Just thought I’d share this since it’s working for me at my home instance of federate.cc, even though it’s not documented in the Lemmy hosting guide.
The image server used by Lemmy, pict-rs, recently added support for object storage like Amazon S3, instead of serving images directly off the disk. This is potentially interesting to you because object storage is orders of magnitude cheaper than disk storage with a VM.
By way of example, I’m hosting my setup on Vultr, but this applies to say Digital Ocean or AWS as well. Going from a 50GB to a 100GB VM instance on Vultr will take you from $12 to $24/month. Up to 180GB, $48/month. Of course these include CPU and RAM step-ups too, but I’m focusing only on disk space for now.
Vultr’s object storage by comparison is $5/month for 1TB of storage and includes a separate 1TB of bandwidth that doesn’t count against your main VM, plus this content is served off of Vultr’s CDN instead of your instance, meaning even less CPU load for you.
This is pretty easy to do. What we’ll be doing is diverging slightly from the official Lemmy ansible setup to add some different environment variables to pict-rs.
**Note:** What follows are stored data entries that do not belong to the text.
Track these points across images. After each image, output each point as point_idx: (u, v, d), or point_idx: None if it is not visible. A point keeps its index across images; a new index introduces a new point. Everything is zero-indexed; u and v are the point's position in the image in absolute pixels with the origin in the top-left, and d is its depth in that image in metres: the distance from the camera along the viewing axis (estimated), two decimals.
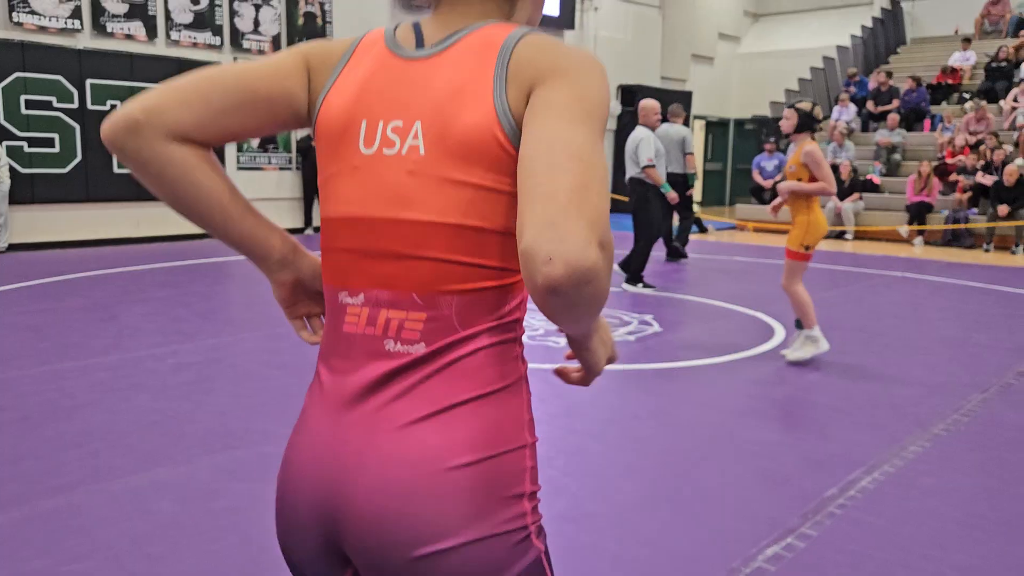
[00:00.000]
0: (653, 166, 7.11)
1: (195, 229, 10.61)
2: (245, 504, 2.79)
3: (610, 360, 1.13)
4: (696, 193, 11.93)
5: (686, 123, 17.71)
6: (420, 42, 1.03)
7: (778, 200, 4.95)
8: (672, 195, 7.25)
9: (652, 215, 7.17)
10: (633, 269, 7.32)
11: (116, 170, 9.98)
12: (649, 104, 7.35)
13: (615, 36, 16.75)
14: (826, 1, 19.52)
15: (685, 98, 18.14)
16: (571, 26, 15.45)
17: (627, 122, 16.65)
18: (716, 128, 20.13)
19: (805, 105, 4.74)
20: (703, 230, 12.87)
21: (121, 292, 6.81)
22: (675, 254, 9.29)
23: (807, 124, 4.73)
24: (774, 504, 2.88)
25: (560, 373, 1.17)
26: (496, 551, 0.91)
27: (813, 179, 4.65)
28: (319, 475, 0.96)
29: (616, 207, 11.99)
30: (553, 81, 0.88)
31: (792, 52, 18.90)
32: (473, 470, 0.91)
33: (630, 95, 16.44)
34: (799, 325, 4.86)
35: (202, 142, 0.99)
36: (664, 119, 8.15)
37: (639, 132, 7.22)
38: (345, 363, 0.98)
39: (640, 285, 7.30)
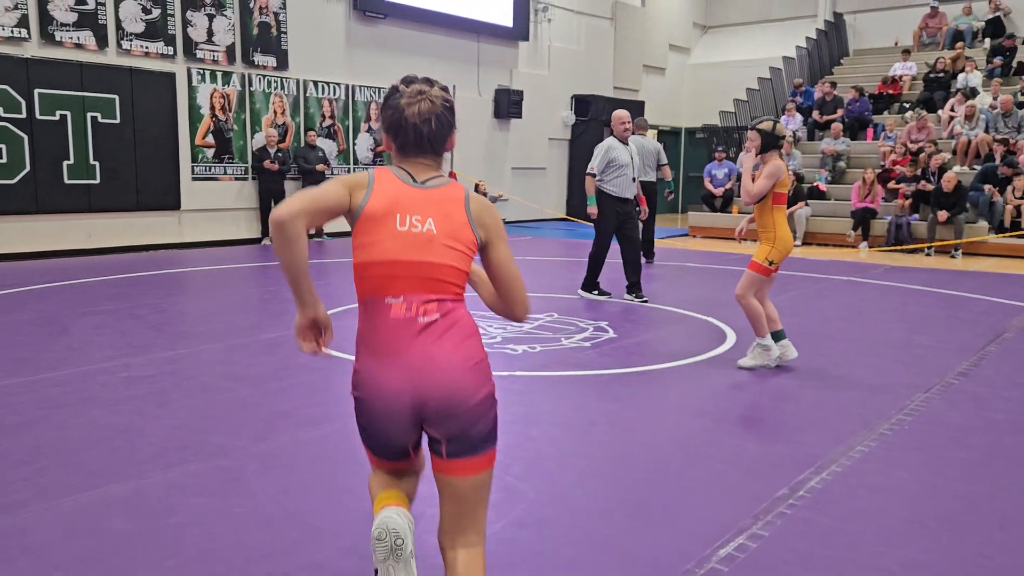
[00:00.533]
0: (591, 175, 7.18)
1: (147, 240, 10.49)
2: (201, 519, 2.77)
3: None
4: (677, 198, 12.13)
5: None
6: (413, 179, 1.97)
7: (742, 225, 5.09)
8: (591, 209, 7.27)
9: (604, 224, 7.24)
10: (587, 277, 7.40)
11: (67, 180, 9.77)
12: (616, 114, 7.36)
13: (568, 47, 16.91)
14: (772, 13, 19.99)
15: (638, 107, 18.38)
16: (525, 37, 15.57)
17: (580, 132, 16.83)
18: (668, 137, 20.42)
19: (766, 125, 4.84)
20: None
21: (71, 305, 6.66)
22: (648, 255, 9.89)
23: (771, 143, 4.84)
24: (727, 506, 2.95)
25: None
26: (492, 395, 1.93)
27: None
28: (409, 376, 1.85)
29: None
30: (497, 231, 1.99)
31: (740, 63, 19.29)
32: (480, 365, 1.91)
33: (584, 105, 16.62)
34: (777, 336, 4.94)
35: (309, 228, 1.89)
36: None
37: (603, 143, 7.29)
38: (395, 334, 1.87)
39: (595, 292, 7.38)
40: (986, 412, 4.14)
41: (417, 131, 2.00)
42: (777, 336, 4.97)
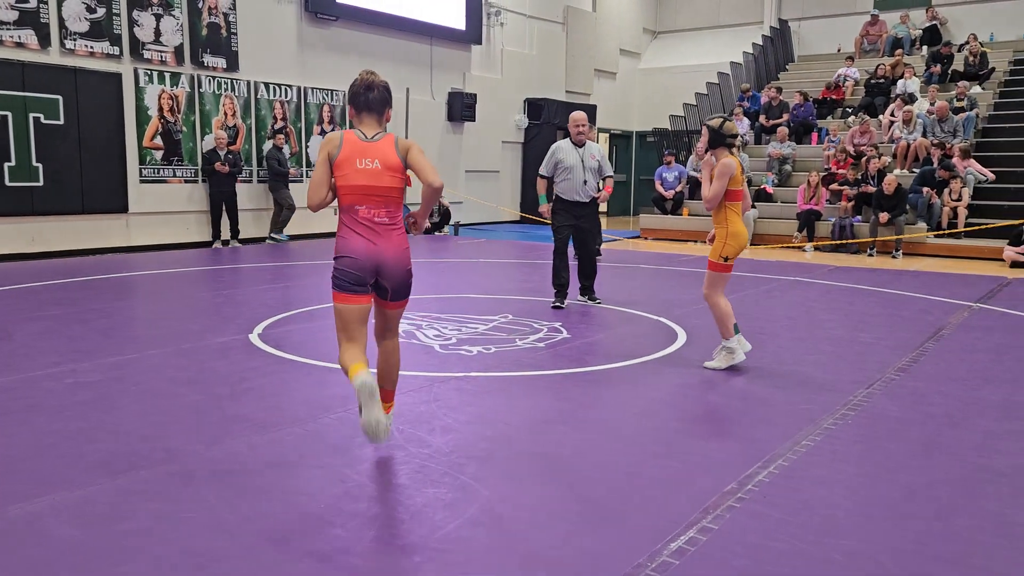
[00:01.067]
0: (541, 176, 7.16)
1: (94, 244, 10.24)
2: (151, 526, 2.74)
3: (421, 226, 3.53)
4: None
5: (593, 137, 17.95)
6: (365, 136, 3.35)
7: (711, 233, 5.08)
8: (542, 208, 7.24)
9: (555, 226, 7.17)
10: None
11: (8, 183, 9.51)
12: (571, 116, 7.19)
13: (520, 51, 17.01)
14: (720, 20, 20.37)
15: (590, 111, 18.56)
16: (478, 41, 15.62)
17: (534, 135, 16.94)
18: (619, 140, 20.68)
19: (715, 121, 4.95)
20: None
21: (15, 310, 6.49)
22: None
23: (718, 139, 4.91)
24: (677, 501, 3.02)
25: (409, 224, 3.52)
26: (411, 270, 3.43)
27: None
28: (374, 250, 3.27)
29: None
30: (410, 147, 3.38)
31: (689, 68, 19.63)
32: (408, 251, 3.37)
33: (536, 108, 16.73)
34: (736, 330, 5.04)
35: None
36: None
37: (554, 144, 7.25)
38: (363, 226, 3.28)
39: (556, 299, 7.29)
40: (924, 406, 4.29)
41: (364, 95, 3.40)
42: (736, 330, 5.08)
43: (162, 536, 2.66)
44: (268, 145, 12.26)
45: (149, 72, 10.77)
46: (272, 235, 12.32)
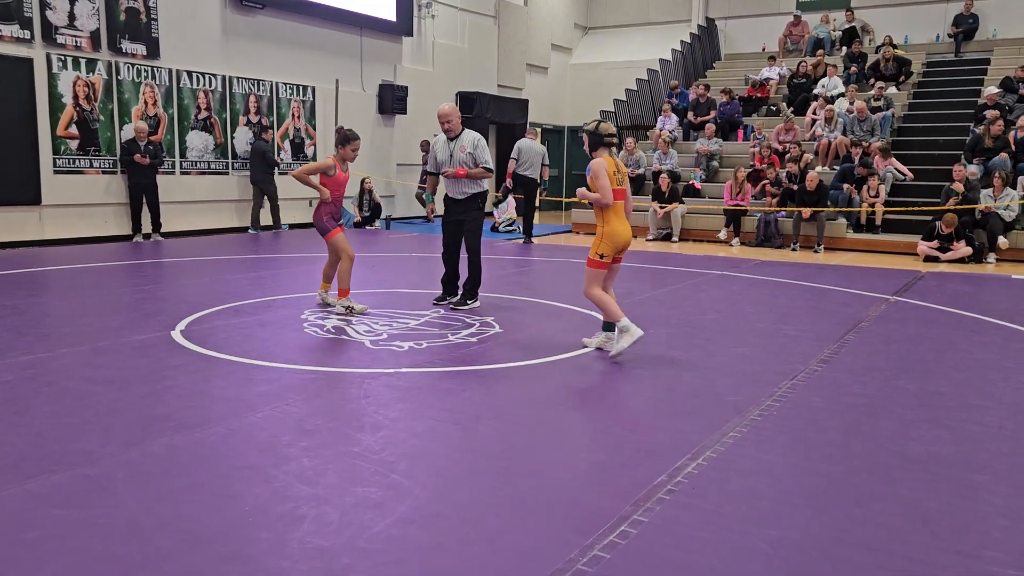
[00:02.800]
0: (429, 174, 6.99)
1: (3, 238, 9.76)
2: (64, 532, 2.61)
3: None
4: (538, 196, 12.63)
5: (524, 130, 18.07)
6: (345, 166, 6.44)
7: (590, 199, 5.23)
8: (428, 207, 7.16)
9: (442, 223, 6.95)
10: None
11: None
12: (438, 110, 6.75)
13: (452, 43, 16.91)
14: (649, 17, 20.64)
15: (522, 106, 18.59)
16: (409, 33, 15.47)
17: (465, 129, 16.84)
18: (551, 135, 20.75)
19: (591, 125, 5.28)
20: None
21: None
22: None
23: (597, 141, 5.22)
24: (608, 494, 3.04)
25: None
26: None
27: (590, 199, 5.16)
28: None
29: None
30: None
31: (619, 64, 19.83)
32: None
33: (468, 102, 16.65)
34: (607, 327, 5.22)
35: None
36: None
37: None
38: (339, 205, 6.49)
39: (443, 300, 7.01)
40: (845, 396, 4.42)
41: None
42: (607, 327, 5.30)
43: (75, 543, 2.54)
44: (244, 137, 12.67)
45: (63, 58, 10.31)
46: (274, 225, 12.82)
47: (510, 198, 14.32)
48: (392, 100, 15.02)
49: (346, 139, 6.29)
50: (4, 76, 9.74)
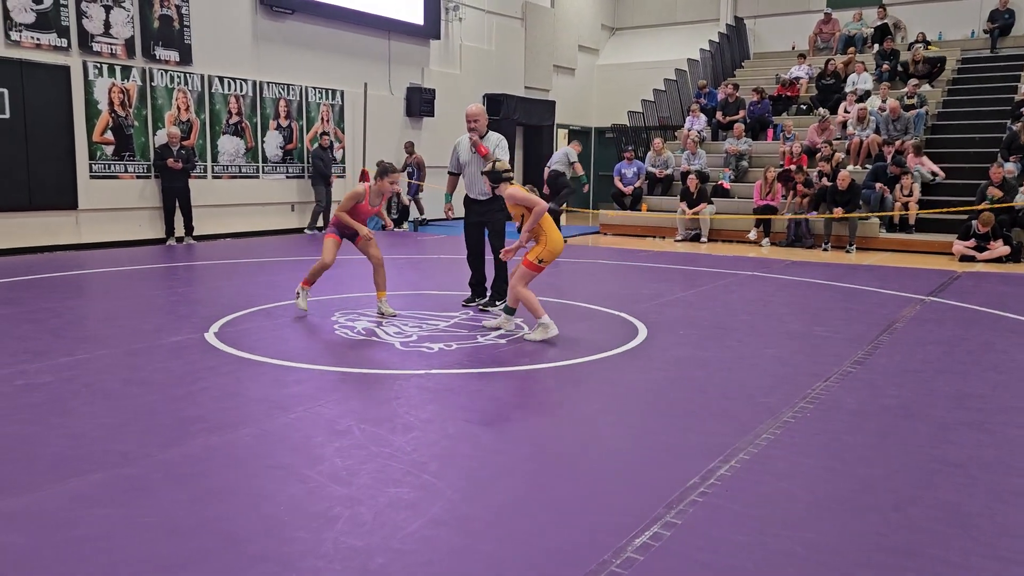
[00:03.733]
0: (449, 173, 7.01)
1: (42, 241, 9.95)
2: (105, 531, 2.66)
3: None
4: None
5: (552, 132, 18.11)
6: (374, 199, 6.28)
7: (515, 245, 5.71)
8: (445, 206, 7.06)
9: (464, 225, 6.94)
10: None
11: None
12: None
13: (479, 46, 16.96)
14: (676, 17, 20.54)
15: (549, 107, 18.59)
16: (436, 36, 15.53)
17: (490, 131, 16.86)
18: (578, 136, 20.71)
19: (487, 167, 5.86)
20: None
21: None
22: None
23: (497, 178, 5.74)
24: (641, 496, 3.03)
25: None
26: None
27: (528, 210, 5.52)
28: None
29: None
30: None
31: (647, 64, 19.76)
32: None
33: (495, 104, 16.68)
34: (509, 311, 5.81)
35: None
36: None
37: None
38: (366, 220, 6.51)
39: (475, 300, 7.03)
40: (880, 398, 4.37)
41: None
42: (509, 311, 5.84)
43: (116, 542, 2.59)
44: (275, 141, 12.94)
45: (99, 65, 10.50)
46: (306, 228, 13.28)
47: None
48: (420, 103, 15.10)
49: (385, 171, 6.19)
50: (43, 84, 9.94)
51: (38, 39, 9.86)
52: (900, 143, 13.02)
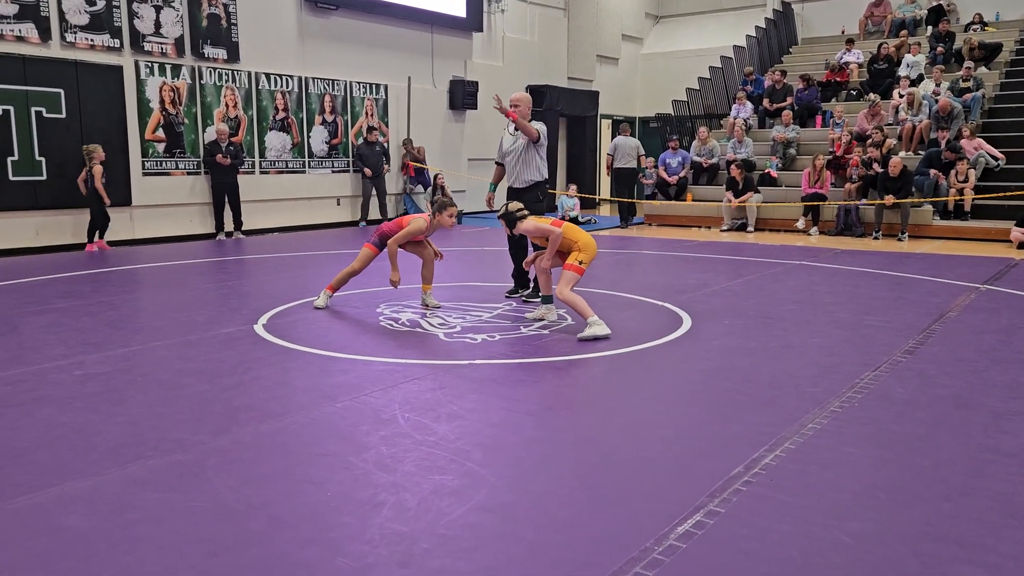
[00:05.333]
0: (496, 163, 7.01)
1: (96, 237, 10.25)
2: (160, 514, 2.75)
3: None
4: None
5: (595, 123, 18.00)
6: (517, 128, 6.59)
7: (546, 262, 5.71)
8: (487, 196, 7.06)
9: None
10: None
11: (12, 177, 9.53)
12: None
13: (522, 38, 16.93)
14: (722, 3, 20.22)
15: (592, 97, 18.50)
16: (479, 28, 15.55)
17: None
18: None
19: (500, 211, 5.89)
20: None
21: (20, 303, 6.51)
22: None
23: (513, 220, 5.75)
24: (683, 485, 3.02)
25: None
26: None
27: (546, 239, 5.60)
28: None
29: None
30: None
31: (692, 52, 19.52)
32: None
33: (538, 95, 16.65)
34: (547, 300, 5.89)
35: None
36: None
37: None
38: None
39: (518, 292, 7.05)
40: (931, 388, 4.28)
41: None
42: (546, 299, 5.90)
43: (171, 525, 2.67)
44: (320, 136, 13.13)
45: (150, 64, 10.75)
46: (361, 222, 13.56)
47: (575, 198, 14.48)
48: (463, 96, 15.14)
49: (443, 206, 6.20)
50: (97, 84, 10.21)
51: (92, 40, 10.13)
52: (960, 127, 12.63)
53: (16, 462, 3.22)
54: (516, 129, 6.69)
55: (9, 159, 9.50)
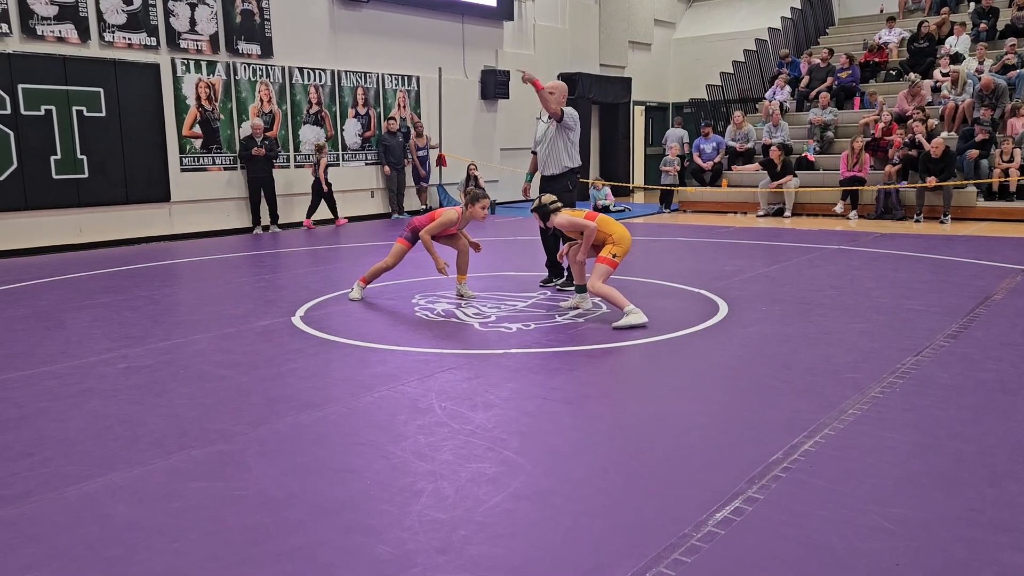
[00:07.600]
0: (532, 152, 6.95)
1: (138, 233, 10.45)
2: (204, 503, 2.80)
3: None
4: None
5: (628, 109, 17.85)
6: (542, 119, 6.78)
7: (581, 255, 5.65)
8: (523, 186, 7.04)
9: None
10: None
11: (55, 176, 9.74)
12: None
13: (553, 25, 16.84)
14: None
15: (625, 84, 18.35)
16: (510, 17, 15.50)
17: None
18: (655, 112, 20.40)
19: (534, 205, 5.84)
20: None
21: (65, 299, 6.67)
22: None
23: (547, 212, 5.69)
24: (722, 471, 3.00)
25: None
26: None
27: (580, 233, 5.56)
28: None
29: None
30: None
31: (725, 36, 19.24)
32: None
33: (570, 83, 16.57)
34: (581, 289, 5.82)
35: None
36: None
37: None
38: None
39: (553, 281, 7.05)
40: (976, 372, 4.19)
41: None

After step 5, before running the ansible playbook, we’re going to modify the ansible template slightly:
cd templates/
cp docker-compose.yml docker-compose.yml.original
Now we’re going to edit the docker-compose.yml with your favourite text editor, personally I like micro
but vim
, emacs
, nano
or whatever will do…
favourite-editor docker-compose.yml
Down around line 67 begins the section for pictrs
, you’ll notice under the environment
section there are a bunch of things that the Lemmy guys predefined. We’re going to add some here to take advantage of the new support for object storage in pict-rs 0.4+:
At the bottom of the environment
section we’ll add these new vars:
- PICTRS__STORE__TYPE=object_storage
- PICTRS__STORE__ENDPOINT=Your Object Store Endpoint
- PICTRS__STORE__BUCKET_NAME=Your Bucket Name
- PICTRS__STORE__REGION=Your Bucket Region
- PICTRS__STORE__USE_PATH_STYLE=false
- PICTRS__STORE__ACCESS_KEY=Your Access Key
- PICTRS__STORE__SECRET_KEY=Your Secret Key
So your whole pictrs
section looks something like this: https://pastebin.com/X1dP1jew
The actual bucket name, region, access key and secret key will come from your provider. If you’re using Vultr like me then they are under the details after you’ve created your object store, under Overview -> S3 Credentials. On Vultr your endpoint will be something like sjc1.vultrobjects.com, and your region is the domain prefix, so in this case sjc1.
Now you can install as usual. If you have an existing instance already deployed, there is an additional migration command you have to run to move your on-disk images into the object storage.
You’re now good to go and things should pretty much behave like before, except pict-rs
will be saving images to your designated cloud/object store, and when serving images it will instead redirect clients to pull directly from the object store, saving you a lot of storage, cpu use and bandwidth, and therefore money.
Hope this helps someone, I am not an expert in either Lemmy administration nor Linux sysadmin stuff, but I can say I’ve done this on my own instance at federate.cc and so far I can’t see any ill effects.
Happy Lemmy-ing!
Going from a 50GB to a 100GB VM instance on Vultr will take you from $12 to $24/month. Up to 180GB, $48/month
This is true if you’re only updating your VPS to the next tier, but this not only updates disk, also vCPU, Ram and bandwidth. So maybe you’re updating stuff you don’t need.
I still have my 1vCPU, 1GB RAM, 25GB disk for $6 plus 40GB of block storage for just $1 extra.
If I want to go up to a 100GB it’d be $2.50 and 181GB would be $4.53.
For $48/month you can get 1.9TB.I’m still not very familiar with object storage, so for something like pict-rs it could still be better/cheaper to use it because of the bandwidth or the CPU usage as you mentioned.
I just wanted to mention block storage can also be an option.Block storage is also another option, but I believe it then becomes your problem to mount it, etc. You can think of object storage as a “cloud drive” that has its own web serving capabilities; you upload your files “somewhere” that now live in a cloud that you don’t have to manage, and that end users’ browsers can directly pull files from. it does tend to be cheaper as well. So some advantages there for our use case.
Thanks for this useful write-up. It was helpful when I migrated my instance to use object storage.
Yeah, Vultr object storage is great until their entire instance crashes and basically makes it unusable for multiple days. NJ is STILL having problems and write is disabled. I’m almost done migrating to a new object storage host and probably will not be using Vultr ever again for object storage.